Wall Street Journal: New York City Plans to Open 90 New Homeless Shelters
TUESDAY, FEBRUARY 28, 2017

Judith Goldiner, Attorney-in-Charge of the Civil Law Reform Unit, spoke with the Wall Street Journal about Mayor Bill de Blasio’s homelessness plan earlier today.

Judith Goldiner of the Legal Aid Society, said in a statement that the mayor’s heart is in the right place with the proposal, but it “falls drastically short” of what is needed to address the city’s homeless crisis. “Only a solution that increases the availability of permanent brick-and-mortar housing…can appropriately address this longstanding public problem,” she said.

 

 

The Wall Street Journal
New York City Plans to Open 90 New Homeless Shelters
By Mara Gay And Melanie West
Updated Feb. 28, 2017

New York City Mayor Bill de Blasio plans to open 90 new homeless shelters during the next five years, his latest bid to deal with a problem that has left tens of thousands of people without permanent housing and dogged the mayor in his first term.

Mr. de Blasio’s proposal, which he is expected to announce Tuesday afternoon, would expand the number of shelters in the city by about a third. It comes as the mayor, a liberal Democrat who came to office promising to address the city’s growing income inequality, is up for reelection in November.

The number of people living in shelter rose to more than 60,000 last year, up from 50,689 when he took office in 2014. Mr. de Blasio seemed to be tempering expectations on Tuesday, cautioning that when it comes to homelessness, “there are no silver bullets.”

“We will not solve this crisis overnight. It will be a long, hard fight,” Mr. de Blasio said in the plan released by his office Tuesday.

The document, which includes more than 100 pages, didn’t provide an estimate of the plan’s cost. Spending on homelessness has increased by about 60% since the mayor took office, rising to $1.6 billion last year.

Under the proposal, the city would open about 20 shelters each year during the next five years. Mr. de Blasio said he planned to reduce the number of people living in shelters by 2,500 in the same period.

De Blasio administration officials didn’t say where they planned to locate the new shelters, but the expansion likely will be met with fierce resistance from some communities. In one early example, the mayor was forced to back away from a proposal to turn a hotel into a homeless shelter last year in the Maspeth neighborhood of Queens, after residents successfully organized against the plan.

Councilwoman Elizabeth Crowley, a Queens Democrat who represents Maspeth and was opposed to the proposal, said on Tuesday the city should focus on building permanent housing instead of shelters.

“That’s what people want. They don’t want to live in shelter,” Ms. Crowley said.

Judith Goldiner of the Legal Aid Society, said in a statement that the mayor’s heart is in the right place with the proposal, but it “falls drastically short” of what is needed to address the city’s homeless crisis. “Only a solution that increases the availability of permanent brick-and-mortar housing…can appropriately address this longstanding public problem,” she said.

This is the latest attempt by Mr. de Blasio to address homelessness. The mayor ordered a shake-up of his administration’s approach to the issue more than two years ago, tapping Human Resources Administration Commissioner Steven Banks to conduct an overhaul of the city’s programs. The effort came after former Department of Homeless Services Commissioner Gilbert Taylor resigned in Dec. 2015.
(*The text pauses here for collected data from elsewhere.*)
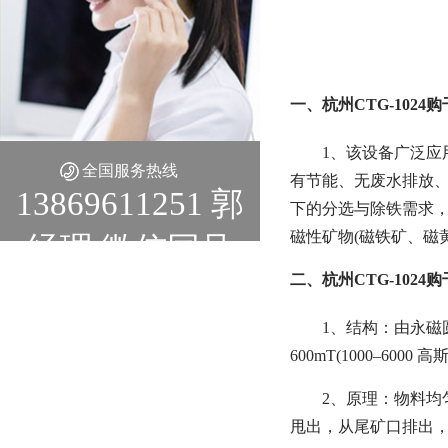
一、杭州CTG-102
1、该设备广泛应
全国服务热线
有节能、无废水排放、
13869611251 郭
下的分选与除铁需求，
磁性矿物(磁铁矿、磁
经理 微信同号
二、杭州CTG-102
1、结构：由永磁
600mT(1000–6000 高
2、原理：物料均
甩出，从尾矿口排出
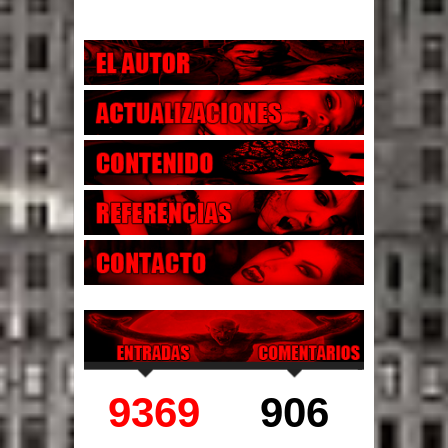
9369
906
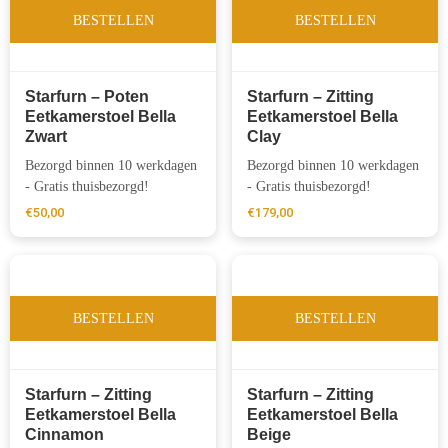
BESTELLEN
BESTELLEN
Starfurn – Poten
Starfurn – Zitting
Eetkamerstoel Bella
Eetkamerstoel Bella
Zwart
Clay
Bezorgd binnen 10 werkdagen
Bezorgd binnen 10 werkdagen
- Gratis thuisbezorgd!
- Gratis thuisbezorgd!
€
50,00
€
179,00
BESTELLEN
BESTELLEN
Starfurn – Zitting
Starfurn – Zitting
Eetkamerstoel Bella
Eetkamerstoel Bella
Cinnamon
Beige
City Hall officials have said expanding the shelter system is necessary because of the overwhelming need. The city is legally required to provide shelter to the homeless.

Mr. de Blasio also has promised to move people out of the 80 hotel sites and 270 private apartments being used as shelters, which many advocates have said are unsafe. The mayor criticized the use of the private apartments, known as “cluster sites,” under former Mayor Michael Bloomberg.

Mr. de Blasio on Tuesday blamed homelessness on the city’s rising rents and falling incomes among the working poor during the past decade and a half. Between 2000 and 2014, the median New York City rent increased by nearly 20% in real dollars, while household income declined by 6.4% in real dollars, according to city officials. The mayor also said the city lost about 150,000 units of rent-stabilized apartments from 1994 to 2012, worsening the problem.

Paul Massey, a leading Republican candidate running against Mr. de Blasio, said the mayor’s attempts to address homelessness have failed because of a “lack of leadership and execution.”

Mr. Massey, a former real-estate executive, has yet to unveil his own plan for dealing with homelessness.

Some advocates for the homeless applauded the mayor’s proposal. The plan offers realistic ways to replace the city’s cluster and hotel sites, and recognizes that shelter is part of a forward-thinking equation, said Catherine Trapani, executive director of Homeless Services United, a coalition representing some of the city’s homeless services providers.

“Politically it’s very challenging for any administration to admit that you need more shelter. Everybody wants more housing,” she said.

The mayor’s plan also presses shelters to have a client-centered approach, offering supportive services tailored to the specific needs of different populations such as extra help for domestic-violence victims, people with medical disabilities or those looking for jobs.

“Shelters are not just roofs, they are programs,” Ms. Trapani said.